Zimbabwe held a presidential election in 2018, and though election observers called it deeply flawed, it did give former Vice President Emmerson Mnangagwa a mandate to lead. Pervasive corruption, weak rule of law, and a lack of protection for workers are some of Zimbabwe’s challenges. IRI is working to ensure that Zimbabwe’s institutions, leaders, and processes are more inclusive and responsive, and it supports civil society and works to improve citizens’ agency in identifying and responding to government-sponsored disinformation.

Anti-Corruption Protest Signs

The adoption of a new constitution in May 2013 was a landmark event, widely interpreted within and outside Zimbabwe as an opportunity for the country to break away from the past. Yet despite the language in this new constitution, the Zimbabwean political environment remains fragile, and repeated positive interactions between government and citizens are necessary to build trust in order to promote inclusive, responsive, and participatory systems of governance.

IRI is working to improve local officials’ engagement with citizens, not only in discussions over issues, but also by writing and passing legislation that benefits their constituents and addresses their concerns. Better access to information and data is a key to responsive leadership, and IRI is supporting capacity-building for legislators and community leaders in citizen-responsive decision-making. The goal is to help individual citizens and civil society (CSOs) groups better articulate their needs while also empowering officials, through capacity-building and access to data, to respond more effectively.

To better identify those needs, IRI is gathering citizen feedback on the government and its policies and performance in the Bulawayo and Mashonaland provinces.
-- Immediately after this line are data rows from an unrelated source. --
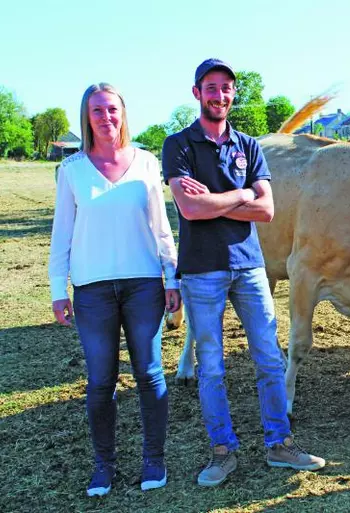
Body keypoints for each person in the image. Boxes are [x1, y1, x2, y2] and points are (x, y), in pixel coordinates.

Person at [161, 58, 325, 487]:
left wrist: (218, 197)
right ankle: (222, 451)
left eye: (226, 88)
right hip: (200, 272)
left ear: (234, 94)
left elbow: (267, 210)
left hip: (250, 267)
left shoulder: (249, 146)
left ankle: (280, 444)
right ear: (197, 93)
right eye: (211, 88)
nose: (219, 95)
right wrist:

In this work, IRI is using report cards to collect information on citizens’ views of government and is supporting civic education campaigns to help Zimbabweans better understand the way their government functions.  IRI is doing the same with local government officials, helping  them better understand their roles and responsibilities and drilling down on such topics as budget oversight and the regulatory framework for local councils.

IRI is also working on inclusion in politics, focusing on traditional and digital education campaigns to boost understanding of governance processes and engagement, with a focus on traditionally marginalized populations like women, youth, and people with disabilities.

IRI is also active in combatting disinformation.  Specifically, IRI is working to improve CSOs’ and citizens’ ability to identify misleading information produced by state-sponsored outlets, while empowering citizens to choose how they respond to the information they consume. Through this project, IRI supports media literacy, advocacy, and civic awareness campaigns for groups in the Harare and Bulawayo provinces, as well as coordination to share experience on challenges and threats to freedom of expression.